### Extracted material
⁂

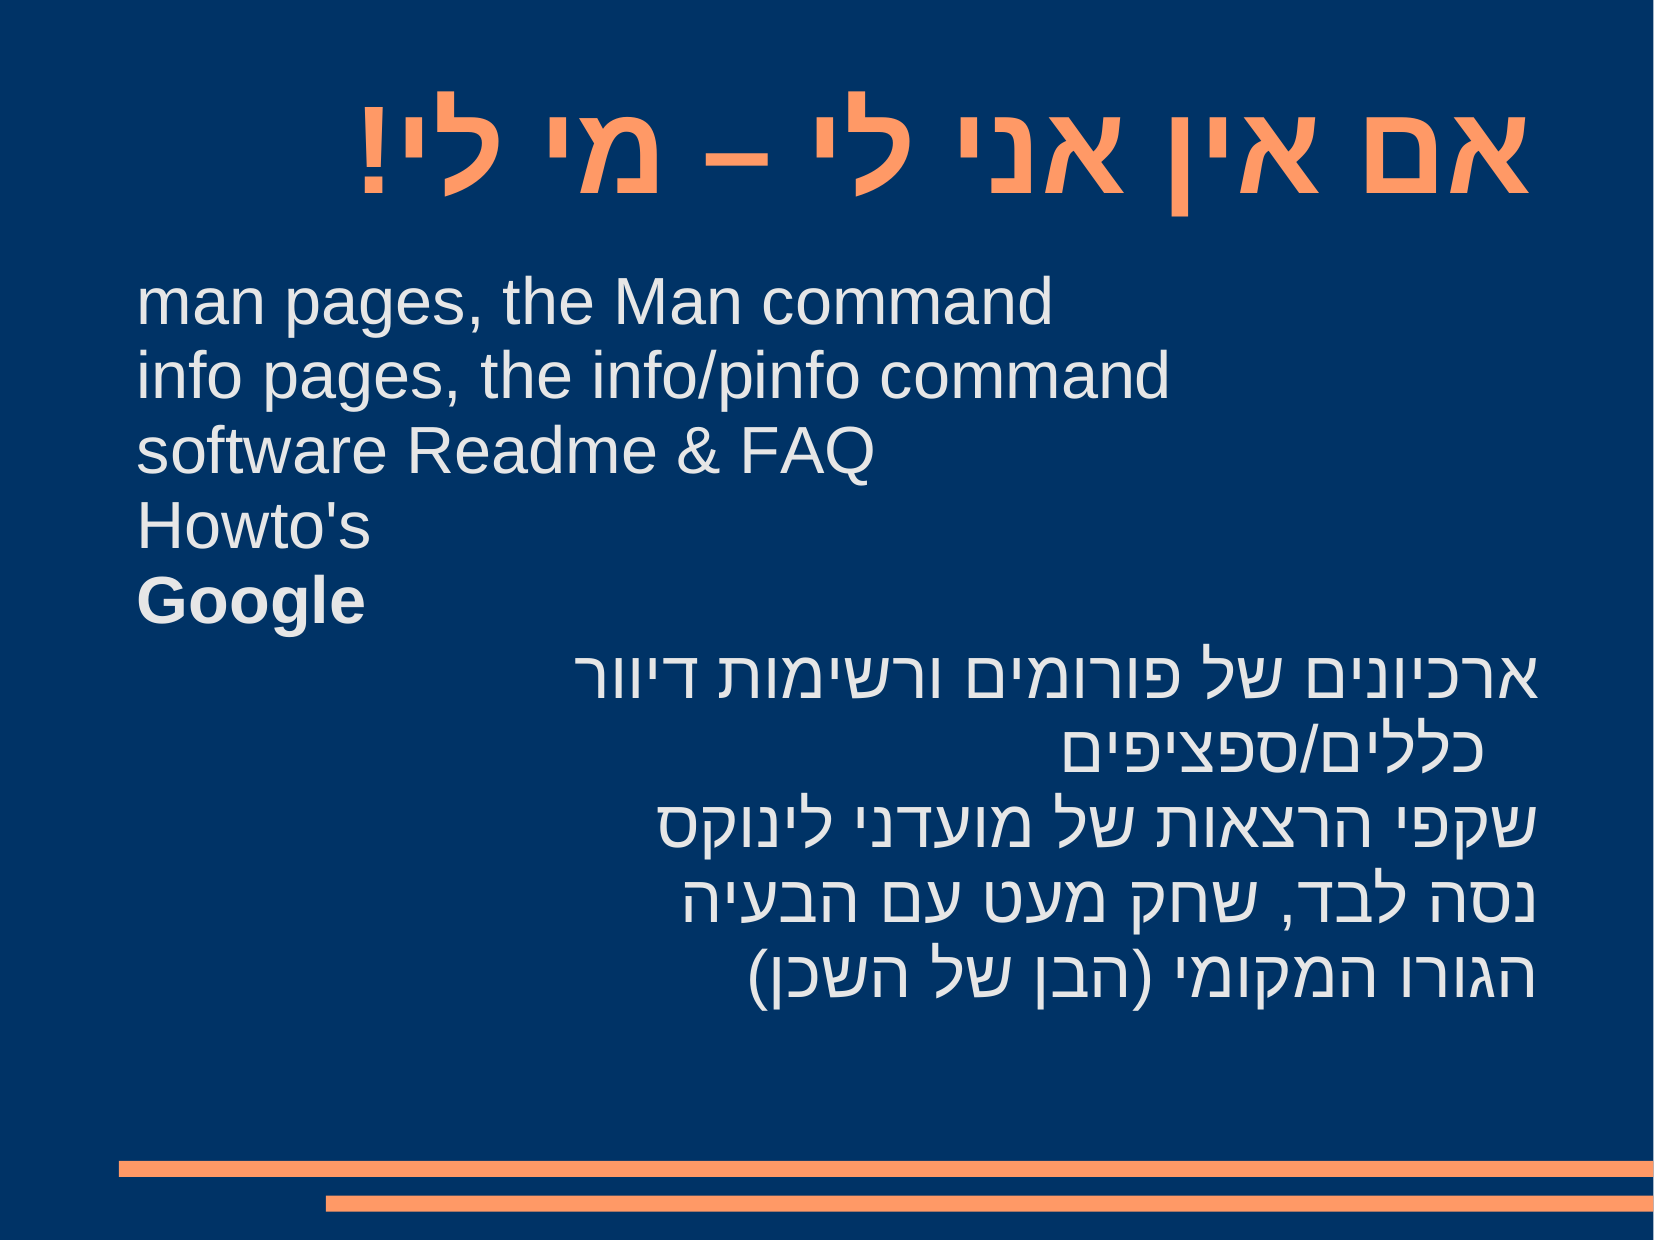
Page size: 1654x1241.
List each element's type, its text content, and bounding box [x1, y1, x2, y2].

list man pages, the Man command info pages, the info/pinfo command software Readme & FAQ Howto's Google ארכיונים של פורומים ורשימות דיוור כללים/ספציפים שקפי הרצאות של מועדני לינוקס נסה לבד, שחק מעט עם הבעיה הגורו המקומי (הבן של השכן) [118, 263, 1558, 1098]
title אם אין אני לי – מי לי! [121, 46, 1534, 254]
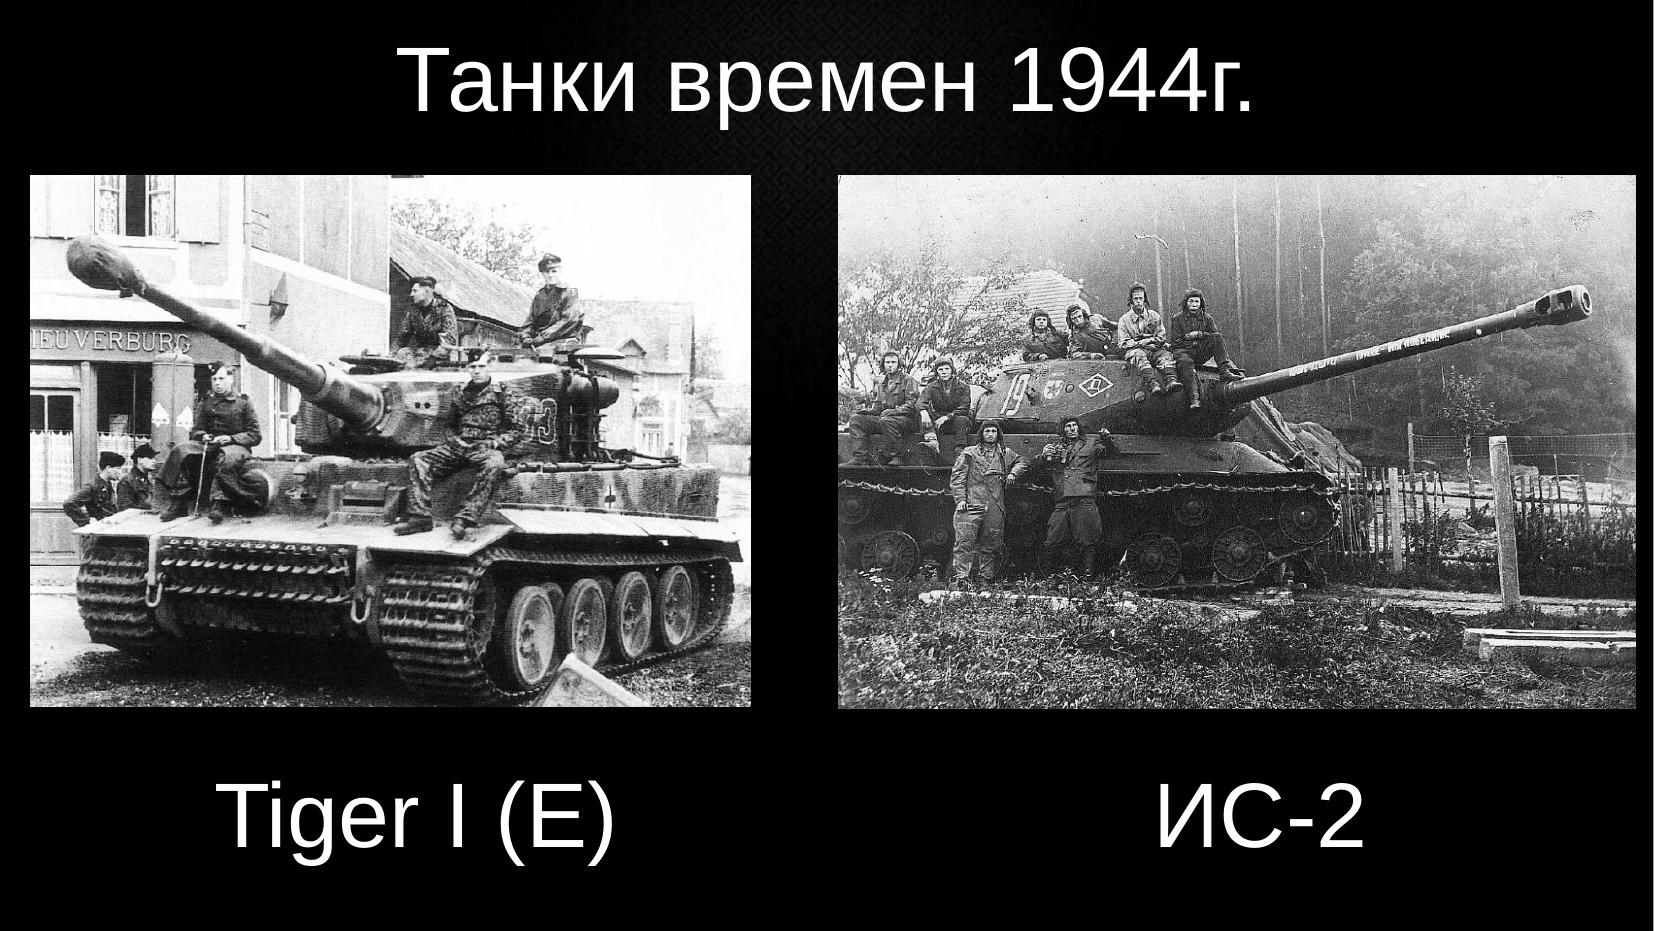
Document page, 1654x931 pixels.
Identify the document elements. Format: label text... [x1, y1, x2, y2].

title Танки времен 1944г. [82, 1, 1571, 157]
picture [0, 0, 1654, 931]
title ИС-2 [1027, 713, 1495, 919]
title Tigеr I (Е) [183, 713, 650, 919]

⁂

### What you need to do
Return, unchanged, everything from the line containing "Document page, 1654x931 pixels." down to the final line of the entries, including both.

### The result
Document page, 1654x931 pixels.
Identify the document elements. Format: label text... [x1, y1, x2, y2].

title Танки времен 1944г. [82, 1, 1571, 157]
picture [0, 0, 1654, 931]
title ИС-2 [1027, 713, 1495, 919]
title Tigеr I (Е) [183, 713, 650, 919]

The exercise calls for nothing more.